Addenda:Feb. 13, 2007; Mar. 27, 2008
Addenda:Feb. 13, 2007; Mar. 27, 2008
A Compliance and QI Supervisor at a hospital in Kansas reports that in 2004 they discontinued performing antiglobulin testing to detect weak D expression of apparent Rh negative patients with the exception of infants born to Rh negative mothers. At the same time that they implemented the aforementioned policy, they rewrote their Rh typing procedure to include a 15 minute room temperature incubation with a "monoclonal blend" anti-D. Validation testing has showed that patients who formerly tested as weak D positive by an indirect antiglobulin method also reacted in the 15 minute room temperature Rh typing method. They are currently validating typing for the D antigen using the Ortho ID-MTS Gel Test technology and the Ortho ProVue® system. Up to this date the results of the validation show similar results for the 15 minute incubation method uising a tube test and the Gel-based test results. In fact, the inquiring colleague comments that in general, the reactions appear to be at least as strong or stronger in the Gel Test than in the tube test. She asks if any other laboratories are using a Gel-based Rh typing system for detection of weak D status of infants born to Rh negative mothers. If so, was it necessary to request a variance from the 24th Edition of the AABB Standards [5.20.2(3)] which states that when considering Rh immunoprophylaxis for an Rh negative woman, if a test for D on her neonate is negative... "Weak D testing is required when the test for D is negative." She comments that her reading of the standard is that it does not define how the Weak D testing must be done (antiglobulin versus direct agglutination), but the package insert of the anti-D Monoclonal IgM typing card states on page 3 of 4 that "In instances where confirmation of D-negative status is required; negative D reactions obtained with the Anti-D card should be retested with an Anti-D reagent licensed for antiglobulin phase testing."
The following comments have been received.
ADDENDA Feb. 13, 2007
"they rewrote their Rh typing procedure to include a 15 minute room temperature incubation with a 'monoclonal blend' anti-D"
and that ...
"Validation testing has showed that patients who formerly tested as weak D positive by an indirect antiglobulin method also reacted in the 15 minute room temperature Rh typing method."
Sheryl A. Kochman of CBER/OBRR/DBA, Chief, Devices Review Branch (attribution used with permission) reminds us of the following points:
- "It is important to understand that the term weak D includes cells that have a quantitative difference in D antigen status, i.e., fewer D antigen sites than 'average,' AND cells with a qualitative difference in D antigen status, i.e., partial D (formerly D mosaic)."
- "While the 15-minute room temperature incubation with a monoclonal blend Anti-D might coax cells with a quantitative difference in D antigen status to react prior to the AHG phase, it might not do the same with partial D’s, especially D VI cells"
ADDENDA Mar. 27, 2008
Q: Are there any references available that provide support for the use of a 15 minute room temp incubation with monoclonal blend Anti-D to distinguish weak D vs partial D VI?
A: [Response of Sheryl A. Kochman] Not as far as I know. We have only anecdotal information about this.
Q: Is the GEL detecting the weak D or the partial D?
A: [Response of Sheryl A. Kochman] The package insert lists the following Limitation of the Procedure “Very weak expressions of the D antigen may not be detected. The partial DVI epitope variant of the D antigen has not been found positive with this reagent. Other rare cells with very low copy numbers of the D antigen may need to be tested with antiglobulin and will be negative with this Anti-D reagent. The package insert also lists this Specific Performance Characteristic “Very weak expressions of D may not be detected by the MTS Anti-D (Monoclonal) (IgM) Card. The partial DVI epitope variant of the D antigen will not be detected with this reagent.”
Q: Our blood banks are in the process of looking at policies for handling discrepant results for D testing between tube testing and GEL methodology.

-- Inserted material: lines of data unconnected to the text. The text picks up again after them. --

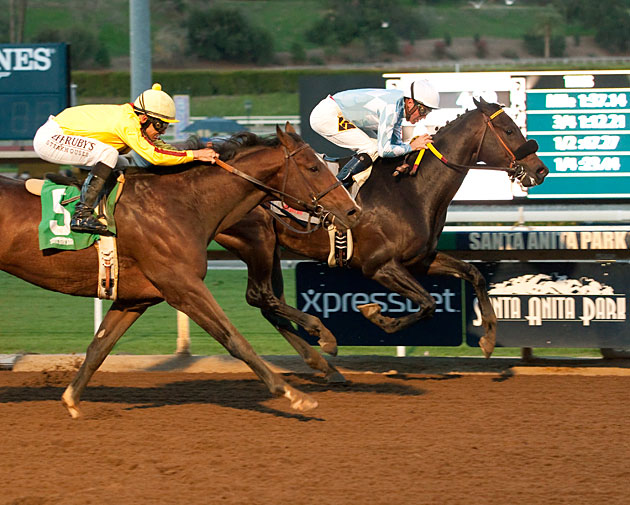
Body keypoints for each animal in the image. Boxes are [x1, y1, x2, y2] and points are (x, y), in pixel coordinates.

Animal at [0, 124, 360, 416]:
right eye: (313, 167)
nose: (352, 211)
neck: (180, 203)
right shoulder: (183, 287)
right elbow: (234, 339)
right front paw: (294, 393)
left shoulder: (135, 298)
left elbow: (99, 347)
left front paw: (72, 400)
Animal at [216, 98, 548, 380]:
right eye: (509, 129)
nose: (540, 170)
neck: (412, 189)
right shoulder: (379, 266)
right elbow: (428, 303)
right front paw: (376, 314)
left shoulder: (420, 259)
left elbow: (474, 273)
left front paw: (489, 339)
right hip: (257, 242)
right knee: (259, 296)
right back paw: (325, 340)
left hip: (271, 248)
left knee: (270, 304)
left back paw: (323, 363)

In our current policy, we perform the immediate spin D test. Patients are reported Rh negative, transfused Rh-negative products, and are eligible for Rhogam if this test is negative. We are in the process of switching to Provue and have discovered that these patients test positive using this methodology. What is the best way to manage these discordant results?"
A: [Response of Sheryl A. Kochman] You should determine if the reaction is a valid positive reaction, at least for some period after switching to the ProVue. If it is, the patient might be a weak D or a partial D. You can chose to do (or have done for you) further testing to characterize the D antigen, e.g., monoclonal antibody studies, molecular testing. Many facilities refer these kinds of samples to a reference lab. Alternatively, you can assume they are weak D or partial D and may be capable of eliciting a response, in which case you should administer Rh negative blood and/or RhIg.
Editor’s note: Sheryl Kochman (attribution used with permission) reminds us that her aforementioned comments (responses) are consistent with 21 CFR 10.85(k) and constitute an informal communication that represents her best judgment at this time, but does not constitute an advisory opinion, does not necessarily represent the formal position of FDA, and does not bind or otherwise obligate or commit the agency to the view expressed.